» **Written task**: Every record below should be repeated word for word, with the pictures left out.

+++ Supplied material

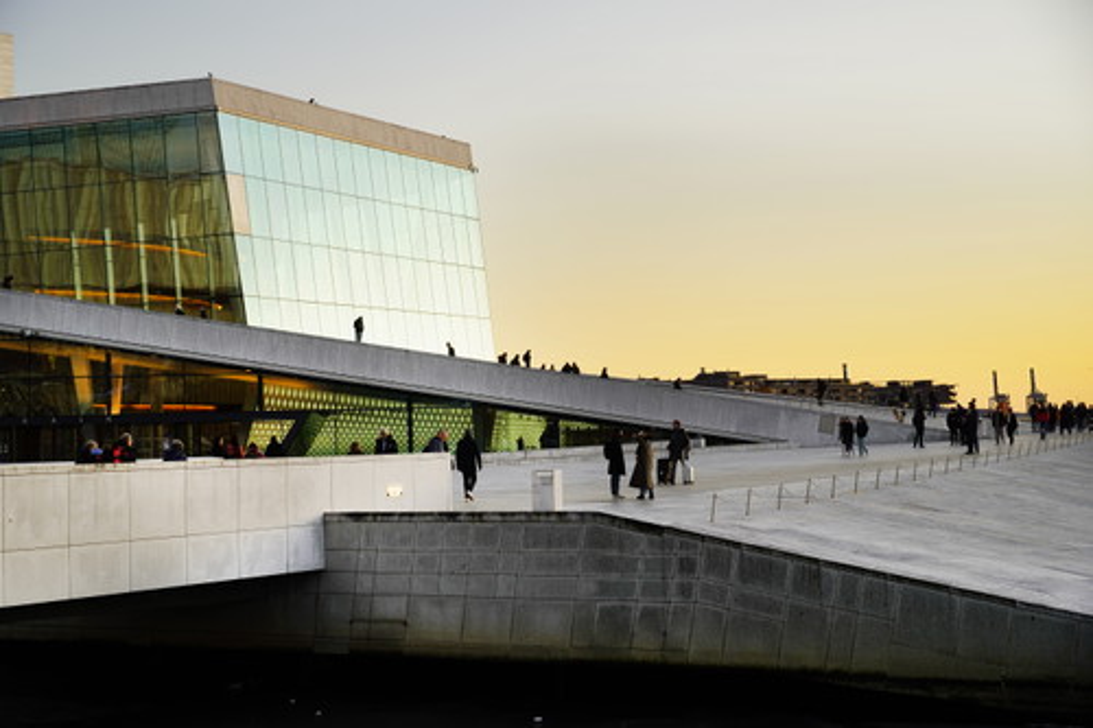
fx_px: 1821
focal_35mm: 60
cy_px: 364
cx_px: 546
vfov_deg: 22.6
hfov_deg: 33.4
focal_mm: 40
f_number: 5
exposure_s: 1/80
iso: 100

++++++

» **Solution below**:
fx_px: 1821
focal_35mm: 60
cy_px: 364
cx_px: 546
vfov_deg: 22.6
hfov_deg: 33.4
focal_mm: 40
f_number: 5
exposure_s: 1/80
iso: 100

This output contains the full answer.